AIM OF THE TASK. Copy the following lines exactly, starting at the first line and ending with the line that contains "реакция (гипертермия выше".

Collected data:
"""
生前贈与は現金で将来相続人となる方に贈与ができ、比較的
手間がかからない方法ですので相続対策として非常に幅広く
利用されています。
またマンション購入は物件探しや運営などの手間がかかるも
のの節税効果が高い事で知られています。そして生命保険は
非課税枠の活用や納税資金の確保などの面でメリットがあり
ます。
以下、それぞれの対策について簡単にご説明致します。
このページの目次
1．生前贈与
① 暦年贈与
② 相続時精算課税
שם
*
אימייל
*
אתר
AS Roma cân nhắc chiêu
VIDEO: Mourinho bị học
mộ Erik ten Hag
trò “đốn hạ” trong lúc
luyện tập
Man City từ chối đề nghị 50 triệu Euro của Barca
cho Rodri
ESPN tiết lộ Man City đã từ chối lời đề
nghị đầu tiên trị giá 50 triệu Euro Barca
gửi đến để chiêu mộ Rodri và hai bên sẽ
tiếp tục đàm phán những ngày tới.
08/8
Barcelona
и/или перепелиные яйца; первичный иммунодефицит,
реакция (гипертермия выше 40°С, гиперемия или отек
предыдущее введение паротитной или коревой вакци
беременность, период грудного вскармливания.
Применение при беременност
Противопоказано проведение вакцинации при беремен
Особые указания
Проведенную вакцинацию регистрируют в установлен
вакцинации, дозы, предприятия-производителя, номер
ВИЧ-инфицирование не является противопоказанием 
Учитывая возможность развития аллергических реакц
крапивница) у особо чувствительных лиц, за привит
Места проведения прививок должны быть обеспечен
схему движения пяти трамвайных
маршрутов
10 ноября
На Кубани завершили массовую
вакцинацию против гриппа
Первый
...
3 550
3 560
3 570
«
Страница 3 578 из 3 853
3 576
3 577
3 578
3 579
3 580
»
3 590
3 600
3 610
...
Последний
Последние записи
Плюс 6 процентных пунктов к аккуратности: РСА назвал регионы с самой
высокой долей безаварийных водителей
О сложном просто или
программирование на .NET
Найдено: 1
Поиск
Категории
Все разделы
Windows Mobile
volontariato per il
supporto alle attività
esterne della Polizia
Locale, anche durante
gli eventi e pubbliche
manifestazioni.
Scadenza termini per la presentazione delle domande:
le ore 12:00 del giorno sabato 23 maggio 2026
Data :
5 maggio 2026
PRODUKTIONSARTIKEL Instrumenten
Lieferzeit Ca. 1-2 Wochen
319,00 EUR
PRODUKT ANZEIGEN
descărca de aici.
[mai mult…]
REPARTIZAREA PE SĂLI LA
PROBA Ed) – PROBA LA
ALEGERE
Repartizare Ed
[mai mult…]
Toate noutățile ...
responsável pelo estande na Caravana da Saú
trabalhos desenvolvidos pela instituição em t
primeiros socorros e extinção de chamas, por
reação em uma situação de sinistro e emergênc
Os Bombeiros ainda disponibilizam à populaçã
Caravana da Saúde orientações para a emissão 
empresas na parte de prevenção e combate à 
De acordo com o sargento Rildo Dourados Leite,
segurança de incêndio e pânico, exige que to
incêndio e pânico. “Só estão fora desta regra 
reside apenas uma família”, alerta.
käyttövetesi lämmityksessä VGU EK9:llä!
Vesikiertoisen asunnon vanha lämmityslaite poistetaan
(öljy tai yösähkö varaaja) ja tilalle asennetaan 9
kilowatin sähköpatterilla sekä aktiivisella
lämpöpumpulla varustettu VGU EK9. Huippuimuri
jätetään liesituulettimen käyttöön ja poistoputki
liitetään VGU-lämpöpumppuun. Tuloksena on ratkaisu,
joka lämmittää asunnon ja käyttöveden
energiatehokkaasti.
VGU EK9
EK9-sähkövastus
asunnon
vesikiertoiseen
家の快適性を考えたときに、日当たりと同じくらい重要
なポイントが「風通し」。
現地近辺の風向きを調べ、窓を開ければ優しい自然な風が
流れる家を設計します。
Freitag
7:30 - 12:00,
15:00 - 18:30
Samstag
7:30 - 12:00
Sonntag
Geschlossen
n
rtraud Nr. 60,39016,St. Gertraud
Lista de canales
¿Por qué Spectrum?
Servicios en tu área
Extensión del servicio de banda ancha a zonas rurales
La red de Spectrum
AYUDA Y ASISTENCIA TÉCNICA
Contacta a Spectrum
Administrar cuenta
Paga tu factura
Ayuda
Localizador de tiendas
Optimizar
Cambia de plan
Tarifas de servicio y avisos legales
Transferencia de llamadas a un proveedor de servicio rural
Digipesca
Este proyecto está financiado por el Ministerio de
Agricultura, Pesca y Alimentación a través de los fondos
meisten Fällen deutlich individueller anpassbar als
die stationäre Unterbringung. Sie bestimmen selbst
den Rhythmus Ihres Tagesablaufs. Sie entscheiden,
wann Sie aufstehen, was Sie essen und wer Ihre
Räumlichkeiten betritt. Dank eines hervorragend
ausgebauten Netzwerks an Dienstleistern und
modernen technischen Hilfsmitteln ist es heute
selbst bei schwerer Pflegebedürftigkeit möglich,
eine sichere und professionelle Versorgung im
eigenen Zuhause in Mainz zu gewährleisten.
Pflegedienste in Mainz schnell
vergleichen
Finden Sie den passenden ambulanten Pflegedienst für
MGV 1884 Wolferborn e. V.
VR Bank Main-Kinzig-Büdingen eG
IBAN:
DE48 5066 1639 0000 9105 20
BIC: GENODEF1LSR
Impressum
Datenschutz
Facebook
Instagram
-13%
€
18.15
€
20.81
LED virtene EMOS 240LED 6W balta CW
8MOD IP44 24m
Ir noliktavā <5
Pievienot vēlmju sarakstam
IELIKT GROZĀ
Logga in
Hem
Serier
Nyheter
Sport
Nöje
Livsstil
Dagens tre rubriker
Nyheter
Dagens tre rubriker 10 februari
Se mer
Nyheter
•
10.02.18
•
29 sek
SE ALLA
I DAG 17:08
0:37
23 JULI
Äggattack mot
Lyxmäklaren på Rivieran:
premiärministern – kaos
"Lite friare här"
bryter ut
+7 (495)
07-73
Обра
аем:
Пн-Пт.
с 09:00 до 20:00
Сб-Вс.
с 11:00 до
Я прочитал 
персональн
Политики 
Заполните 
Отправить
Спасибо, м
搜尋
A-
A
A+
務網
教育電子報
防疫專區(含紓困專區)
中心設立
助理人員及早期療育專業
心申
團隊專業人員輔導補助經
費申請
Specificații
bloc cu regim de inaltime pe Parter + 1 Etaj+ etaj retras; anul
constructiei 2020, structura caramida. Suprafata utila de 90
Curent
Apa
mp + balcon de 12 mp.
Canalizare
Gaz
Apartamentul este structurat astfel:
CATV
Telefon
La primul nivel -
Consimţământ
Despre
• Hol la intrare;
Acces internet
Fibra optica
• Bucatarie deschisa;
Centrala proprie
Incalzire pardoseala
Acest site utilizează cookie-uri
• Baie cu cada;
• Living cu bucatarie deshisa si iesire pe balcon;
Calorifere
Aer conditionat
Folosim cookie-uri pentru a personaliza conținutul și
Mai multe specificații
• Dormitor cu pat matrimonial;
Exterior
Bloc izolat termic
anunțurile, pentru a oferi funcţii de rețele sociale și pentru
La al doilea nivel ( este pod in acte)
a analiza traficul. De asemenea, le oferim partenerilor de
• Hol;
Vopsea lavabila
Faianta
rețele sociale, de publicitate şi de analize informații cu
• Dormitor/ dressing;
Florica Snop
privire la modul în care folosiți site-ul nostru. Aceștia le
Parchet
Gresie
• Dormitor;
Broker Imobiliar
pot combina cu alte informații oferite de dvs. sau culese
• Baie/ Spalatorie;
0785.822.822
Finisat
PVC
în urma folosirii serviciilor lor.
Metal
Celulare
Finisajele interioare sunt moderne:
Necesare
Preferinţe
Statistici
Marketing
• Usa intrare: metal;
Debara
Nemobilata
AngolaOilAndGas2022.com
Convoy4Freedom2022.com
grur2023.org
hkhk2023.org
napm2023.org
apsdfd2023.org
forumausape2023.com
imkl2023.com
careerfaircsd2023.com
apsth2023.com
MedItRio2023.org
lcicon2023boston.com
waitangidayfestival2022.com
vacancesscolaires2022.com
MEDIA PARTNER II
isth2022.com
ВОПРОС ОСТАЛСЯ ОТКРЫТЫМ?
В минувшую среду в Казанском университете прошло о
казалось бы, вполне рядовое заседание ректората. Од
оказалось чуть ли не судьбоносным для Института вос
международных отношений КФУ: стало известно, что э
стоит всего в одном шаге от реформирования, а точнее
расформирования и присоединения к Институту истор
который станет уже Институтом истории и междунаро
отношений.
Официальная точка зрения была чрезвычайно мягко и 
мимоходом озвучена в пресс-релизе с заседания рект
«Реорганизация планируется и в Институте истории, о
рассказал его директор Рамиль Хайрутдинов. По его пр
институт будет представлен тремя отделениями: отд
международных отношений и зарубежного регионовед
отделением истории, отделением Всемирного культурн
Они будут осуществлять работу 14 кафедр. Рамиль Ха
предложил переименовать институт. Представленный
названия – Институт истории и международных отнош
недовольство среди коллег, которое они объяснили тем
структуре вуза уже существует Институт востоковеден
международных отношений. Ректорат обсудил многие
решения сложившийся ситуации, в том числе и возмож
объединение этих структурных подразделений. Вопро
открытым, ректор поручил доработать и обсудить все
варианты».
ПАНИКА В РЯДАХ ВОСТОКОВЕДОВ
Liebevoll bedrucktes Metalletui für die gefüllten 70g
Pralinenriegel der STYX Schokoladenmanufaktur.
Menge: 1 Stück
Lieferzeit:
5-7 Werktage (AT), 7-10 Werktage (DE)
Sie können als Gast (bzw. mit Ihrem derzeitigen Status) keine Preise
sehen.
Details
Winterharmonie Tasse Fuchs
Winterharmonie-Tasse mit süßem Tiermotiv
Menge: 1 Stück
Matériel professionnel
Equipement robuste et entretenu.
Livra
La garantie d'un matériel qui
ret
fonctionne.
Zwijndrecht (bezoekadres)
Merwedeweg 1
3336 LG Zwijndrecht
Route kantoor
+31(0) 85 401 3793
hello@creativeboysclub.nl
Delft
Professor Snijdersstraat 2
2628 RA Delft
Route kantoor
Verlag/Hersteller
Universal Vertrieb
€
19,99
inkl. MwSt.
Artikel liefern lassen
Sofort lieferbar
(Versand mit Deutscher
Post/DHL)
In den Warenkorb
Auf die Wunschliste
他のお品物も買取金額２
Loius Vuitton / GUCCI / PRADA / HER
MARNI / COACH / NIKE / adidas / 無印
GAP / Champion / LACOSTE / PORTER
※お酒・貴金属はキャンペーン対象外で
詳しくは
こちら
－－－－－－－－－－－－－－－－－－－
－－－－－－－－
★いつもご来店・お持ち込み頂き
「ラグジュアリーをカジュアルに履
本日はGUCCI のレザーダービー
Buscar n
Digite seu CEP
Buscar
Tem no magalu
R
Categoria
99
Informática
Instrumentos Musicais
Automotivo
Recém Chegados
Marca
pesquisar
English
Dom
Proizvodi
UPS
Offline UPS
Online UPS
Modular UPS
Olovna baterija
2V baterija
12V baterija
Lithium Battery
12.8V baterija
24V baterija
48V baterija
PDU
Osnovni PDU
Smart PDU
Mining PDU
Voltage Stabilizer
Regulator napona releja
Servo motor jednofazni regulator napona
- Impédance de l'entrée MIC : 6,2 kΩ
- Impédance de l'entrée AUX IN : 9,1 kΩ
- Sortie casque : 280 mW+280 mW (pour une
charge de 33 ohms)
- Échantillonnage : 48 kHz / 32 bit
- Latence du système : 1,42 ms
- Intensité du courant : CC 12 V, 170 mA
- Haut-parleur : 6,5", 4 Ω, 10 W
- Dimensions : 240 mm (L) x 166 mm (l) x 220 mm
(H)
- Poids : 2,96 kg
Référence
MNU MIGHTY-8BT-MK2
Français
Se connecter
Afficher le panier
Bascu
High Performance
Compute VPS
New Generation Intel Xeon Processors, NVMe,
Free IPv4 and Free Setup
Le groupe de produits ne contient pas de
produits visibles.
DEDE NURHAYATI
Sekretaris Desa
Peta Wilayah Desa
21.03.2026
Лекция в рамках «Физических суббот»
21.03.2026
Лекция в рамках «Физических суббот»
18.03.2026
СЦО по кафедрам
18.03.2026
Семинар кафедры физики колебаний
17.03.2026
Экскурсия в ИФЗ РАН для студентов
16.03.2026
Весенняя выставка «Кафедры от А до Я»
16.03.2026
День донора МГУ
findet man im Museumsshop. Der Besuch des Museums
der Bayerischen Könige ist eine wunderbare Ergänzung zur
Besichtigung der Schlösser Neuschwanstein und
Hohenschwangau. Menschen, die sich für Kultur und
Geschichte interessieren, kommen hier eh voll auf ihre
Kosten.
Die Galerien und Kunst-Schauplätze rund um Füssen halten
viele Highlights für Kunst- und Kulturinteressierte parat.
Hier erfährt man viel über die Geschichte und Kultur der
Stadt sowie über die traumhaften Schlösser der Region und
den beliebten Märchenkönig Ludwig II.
"""
ANSWER TO THIS PROBLEM.
生前贈与は現金で将来相続人となる方に贈与ができ、比較的
手間がかからない方法ですので相続対策として非常に幅広く
利用されています。
またマンション購入は物件探しや運営などの手間がかかるも
のの節税効果が高い事で知られています。そして生命保険は
非課税枠の活用や納税資金の確保などの面でメリットがあり
ます。
以下、それぞれの対策について簡単にご説明致します。
このページの目次
1．生前贈与
① 暦年贈与
② 相続時精算課税
שם
*
אימייל
*
אתר
AS Roma cân nhắc chiêu
VIDEO: Mourinho bị học
mộ Erik ten Hag
trò “đốn hạ” trong lúc
luyện tập
Man City từ chối đề nghị 50 triệu Euro của Barca
cho Rodri
ESPN tiết lộ Man City đã từ chối lời đề
nghị đầu tiên trị giá 50 triệu Euro Barca
gửi đến để chiêu mộ Rodri và hai bên sẽ
tiếp tục đàm phán những ngày tới.
08/8
Barcelona
и/или перепелиные яйца; первичный иммунодефицит,
реакция (гипертермия выше 40°С, гиперемия или отек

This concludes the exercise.